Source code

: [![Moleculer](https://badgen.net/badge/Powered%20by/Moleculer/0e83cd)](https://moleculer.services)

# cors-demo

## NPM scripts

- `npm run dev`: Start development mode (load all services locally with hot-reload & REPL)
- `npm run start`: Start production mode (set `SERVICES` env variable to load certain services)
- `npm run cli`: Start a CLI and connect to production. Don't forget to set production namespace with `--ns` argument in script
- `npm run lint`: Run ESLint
********************
Try it => Copy out the lines beginning with the one containing "hot-reload & REPL)" and continuing to the end of the records, inclusive of both.

Written solution =>
- `npm run dev`: Start development mode (load all services locally with hot-reload & REPL)
- `npm run start`: Start production mode (set `SERVICES` env variable to load certain services)
- `npm run cli`: Start a CLI and connect to production. Don't forget to set production namespace with `--ns` argument in script
- `npm run lint`: Run ESLint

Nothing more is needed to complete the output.